**Goal of the exercise**
In the listing below, find every line with the string "corn" and pull it out.

*** Dataset records Section Begins ***

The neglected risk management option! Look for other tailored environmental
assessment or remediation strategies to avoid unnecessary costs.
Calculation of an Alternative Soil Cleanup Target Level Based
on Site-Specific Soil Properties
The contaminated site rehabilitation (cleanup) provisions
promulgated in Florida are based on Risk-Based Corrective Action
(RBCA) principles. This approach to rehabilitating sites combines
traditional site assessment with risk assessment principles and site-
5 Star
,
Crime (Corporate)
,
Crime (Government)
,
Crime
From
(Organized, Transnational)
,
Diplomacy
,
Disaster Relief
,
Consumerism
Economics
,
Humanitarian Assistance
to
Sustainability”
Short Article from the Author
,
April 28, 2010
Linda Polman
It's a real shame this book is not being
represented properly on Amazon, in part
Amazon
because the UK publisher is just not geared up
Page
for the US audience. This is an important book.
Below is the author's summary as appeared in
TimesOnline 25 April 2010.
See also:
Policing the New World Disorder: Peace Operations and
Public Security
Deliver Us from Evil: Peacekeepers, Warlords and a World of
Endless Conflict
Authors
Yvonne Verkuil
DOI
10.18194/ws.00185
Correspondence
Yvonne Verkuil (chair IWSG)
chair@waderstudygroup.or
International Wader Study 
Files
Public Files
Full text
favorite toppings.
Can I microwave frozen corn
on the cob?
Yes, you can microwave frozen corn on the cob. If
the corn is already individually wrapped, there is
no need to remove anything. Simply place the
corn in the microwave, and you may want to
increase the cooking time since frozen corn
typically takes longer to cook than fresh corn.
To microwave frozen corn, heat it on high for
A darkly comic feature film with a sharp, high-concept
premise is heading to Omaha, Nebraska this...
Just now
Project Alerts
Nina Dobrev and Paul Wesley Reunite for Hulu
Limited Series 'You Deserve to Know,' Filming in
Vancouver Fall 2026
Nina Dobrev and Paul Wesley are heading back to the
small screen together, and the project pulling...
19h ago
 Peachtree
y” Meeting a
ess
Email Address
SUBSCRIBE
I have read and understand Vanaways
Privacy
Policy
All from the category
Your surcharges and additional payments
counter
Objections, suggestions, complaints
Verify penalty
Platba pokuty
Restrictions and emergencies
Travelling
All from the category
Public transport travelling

*** Dataset records Section Ends ***
*** Dataset records Section Begins ***

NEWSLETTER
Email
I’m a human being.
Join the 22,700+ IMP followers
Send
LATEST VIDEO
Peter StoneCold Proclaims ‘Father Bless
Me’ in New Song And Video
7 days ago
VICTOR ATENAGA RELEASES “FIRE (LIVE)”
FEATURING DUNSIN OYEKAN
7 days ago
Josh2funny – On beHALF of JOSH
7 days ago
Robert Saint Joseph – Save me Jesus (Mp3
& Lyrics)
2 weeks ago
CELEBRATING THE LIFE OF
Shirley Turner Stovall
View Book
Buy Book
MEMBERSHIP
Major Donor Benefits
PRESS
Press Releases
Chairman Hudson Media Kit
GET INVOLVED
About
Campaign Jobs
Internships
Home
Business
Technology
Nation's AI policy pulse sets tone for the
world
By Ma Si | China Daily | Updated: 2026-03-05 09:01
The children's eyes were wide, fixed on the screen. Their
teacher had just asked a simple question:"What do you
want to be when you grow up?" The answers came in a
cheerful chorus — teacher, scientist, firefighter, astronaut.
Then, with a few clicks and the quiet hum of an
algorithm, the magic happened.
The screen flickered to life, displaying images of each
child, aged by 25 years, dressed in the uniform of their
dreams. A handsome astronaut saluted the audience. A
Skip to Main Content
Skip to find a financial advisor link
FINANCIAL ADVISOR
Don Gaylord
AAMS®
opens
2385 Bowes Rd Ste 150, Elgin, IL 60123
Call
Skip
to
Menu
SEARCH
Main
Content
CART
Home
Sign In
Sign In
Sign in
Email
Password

*** Dataset records Section Ends ***
*** Dataset records Section Begins ***

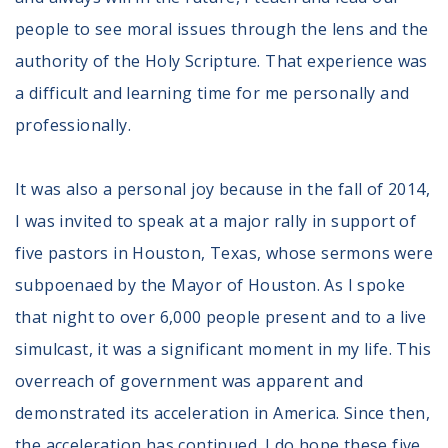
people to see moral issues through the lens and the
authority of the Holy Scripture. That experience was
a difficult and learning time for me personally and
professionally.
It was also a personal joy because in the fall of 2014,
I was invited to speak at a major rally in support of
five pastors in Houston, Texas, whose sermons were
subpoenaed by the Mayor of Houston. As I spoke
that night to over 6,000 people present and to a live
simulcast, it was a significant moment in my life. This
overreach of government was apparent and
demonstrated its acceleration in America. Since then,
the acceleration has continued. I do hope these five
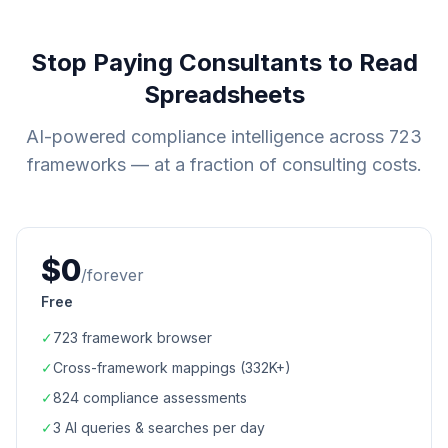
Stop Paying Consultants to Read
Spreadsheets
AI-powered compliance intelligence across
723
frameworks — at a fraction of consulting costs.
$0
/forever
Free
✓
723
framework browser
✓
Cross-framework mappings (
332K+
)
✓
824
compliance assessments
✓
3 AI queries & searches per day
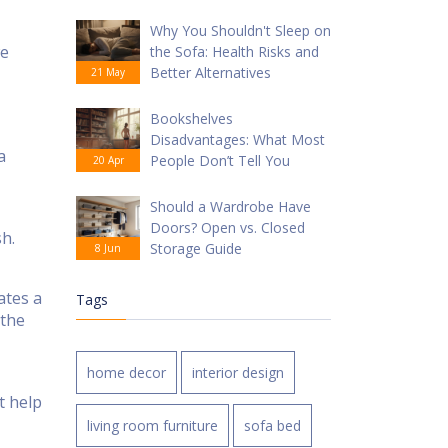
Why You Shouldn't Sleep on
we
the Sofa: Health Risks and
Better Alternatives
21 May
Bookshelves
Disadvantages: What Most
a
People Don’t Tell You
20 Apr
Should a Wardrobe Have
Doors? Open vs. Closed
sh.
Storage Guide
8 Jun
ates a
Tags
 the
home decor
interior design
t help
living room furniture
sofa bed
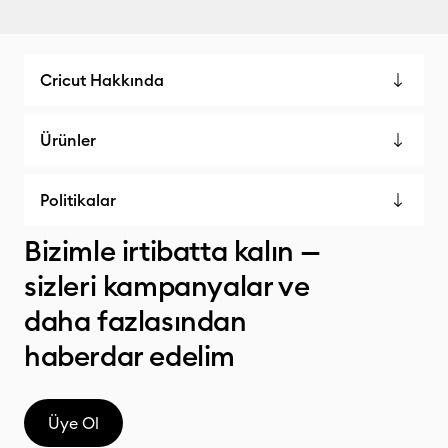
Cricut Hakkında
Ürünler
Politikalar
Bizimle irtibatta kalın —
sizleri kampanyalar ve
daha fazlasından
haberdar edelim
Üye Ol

*** Dataset records Section Ends ***

**Answer section**
Can I microwave frozen corn
Yes, you can microwave frozen corn on the cob. If
the corn is already individually wrapped, there is
corn in the microwave, and you may want to
increase the cooking time since frozen corn
typically takes longer to cook than fresh corn.
To microwave frozen corn, heat it on high for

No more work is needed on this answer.